Income from discontinued operations

            625  
               

Net income

  $ 174,560   $ 304,442   $ 217,868  
               
               

Denominator:

                   

Weighted average outstanding shares—basic

    50,076     52,093     57,163  

Effect of dilutive securities(1):

                   

Convertible notes

    1,736     218     569  

Warrants

    276         263  

Stock options and employee stock purchase plan

    1,143     969     1,400  
               

Weighted average shares—diluted

    53,231     53,280     59,395  
               
               

Earnings per common share:

                   

Basic

                   

Continuing operations

  $ 3.49   $ 5.84   $ 3.80  

Discontinued operations

    0.00     0.00     0.01  
               

Net income per basic common share

  $ 3.49   $ 5.84   $ 3.81  
               
               

Diluted

                   

Continuing operations

  $ 3.28   $ 5.71   $ 3.66  

Discontinued operations

    0.00     0.00     0.01  
               

Net income per diluted common share

  $ 3.28   $ 5.71   $ 3.67  
               
               

Stock options and warrants excluded from calculation(2)

    11,210     11,862     16,299  
               
               

(1)
Calculated using the treasury stock method.

(2)
Certain stock options and warrants have been excluded from the computation of diluted earnings per share because their impact would be anti-dilutive.
  • Share Repurchases

        In October 2011, our Board of Directors approved a share repurchase program authorizing up to $300.0 million in aggregate repurchases of our common stock at our discretion, over a two-year period ending in October 2013 (Repurchase Program).

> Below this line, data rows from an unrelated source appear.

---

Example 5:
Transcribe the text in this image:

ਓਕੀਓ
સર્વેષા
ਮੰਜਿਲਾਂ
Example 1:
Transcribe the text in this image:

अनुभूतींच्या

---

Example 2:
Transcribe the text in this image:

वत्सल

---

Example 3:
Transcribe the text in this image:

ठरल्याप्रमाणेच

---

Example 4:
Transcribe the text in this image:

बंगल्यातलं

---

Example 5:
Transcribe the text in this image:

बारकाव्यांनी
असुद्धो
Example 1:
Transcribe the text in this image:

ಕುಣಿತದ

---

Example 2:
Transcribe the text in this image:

In connection with the Repurchase Program, we paid $212.0 million for an accelerated share repurchase agreement (ASR) entered into with DB London in October 2011, under which we repurchased approximately 4.7 million shares of our common stock in October 2011. In May 2012, we completed the Repurchase Program by acquiring approximately 2.0 million shares of our common stock at an aggregate cost of $88.0 million.

        In June 2012, our Board of Directors authorized the repurchase of up to an additional $100.0 million of our common stock (2012 Repurchase Program). The 2012 Repurchase Program became effective for a one-year period beginning in July 2012. We acquired an aggregate of approximately 2.0 million shares of our common stock under the 2012 Repurchase Program, which was completed in November 2012.

        In February 2013, our Board of Directors authorized a share repurchase program for up to $420.0 million in aggregate repurchases of our common stock in open market or privately negotiated transactions, at our discretion over a one-year period which began March 4, 2013 (the 2013 Repurchase Program). As of December 31, 2013, we have acquired 708,998 shares of our common stock at an aggregate cost of $42.4 million. On January 30, 2014, our Board of Directors authorized the extension of the 2013 Repurchase Program through March 3, 2015.

  • Shareholder Rights Plan

        In June 2008, we entered into an Amended and Restated Rights Agreement with The Bank of New York as Rights Agent (the Plan), which amended and restated our original Rights Agreement dated December 17, 2000. The Plan, as amended and restated, extended the expiration date of the Preferred Share Purchase Rights (Rights) from December 29, 2010 to June 26, 2018, and increased the purchase price of each Right from $64.75 to $400.00, respectively. Each Right entitles holders to purchase one one-thousandth of a share of our Series A Junior Participating Preferred Stock. Rights are exercisable only upon our acquisition by another company, or commencement of a tender offer that would result in ownership of 15 percent or more of the outstanding shares of our voting stock by a person or group (as defined under the Plan) without our prior express written consent. As of December 31, 2013, we have not issued any shares of our Series A Preferred Stock.